● **Job**: Repeat the stretch of entries below from the line with "with Nanooq Inuit Art" through the line with "Kevan has been moved – solidarity needed now!". Include both ends and add nothing.

● **Records shown**:
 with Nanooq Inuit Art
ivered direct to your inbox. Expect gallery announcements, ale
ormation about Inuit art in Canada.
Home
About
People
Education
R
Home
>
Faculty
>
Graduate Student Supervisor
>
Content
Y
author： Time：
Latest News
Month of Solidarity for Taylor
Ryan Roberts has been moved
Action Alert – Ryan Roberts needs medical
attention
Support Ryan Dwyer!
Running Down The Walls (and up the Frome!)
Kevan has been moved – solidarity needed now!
...
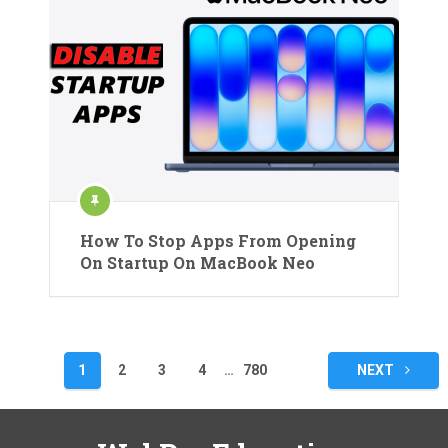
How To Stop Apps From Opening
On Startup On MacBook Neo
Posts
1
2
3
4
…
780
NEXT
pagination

● **Reply to the exercise**:
 with Nanooq Inuit Art
ivered direct to your inbox. Expect gallery announcements, ale
ormation about Inuit art in Canada.
Home
About
People
Education
R
Home
>
Faculty
>
Graduate Student Supervisor
>
Content
Y
author： Time：
Latest News
Month of Solidarity for Taylor
Ryan Roberts has been moved
Action Alert – Ryan Roberts needs medical
attention
Support Ryan Dwyer!
Running Down The Walls (and up the Frome!)
Kevan has been moved – solidarity needed now!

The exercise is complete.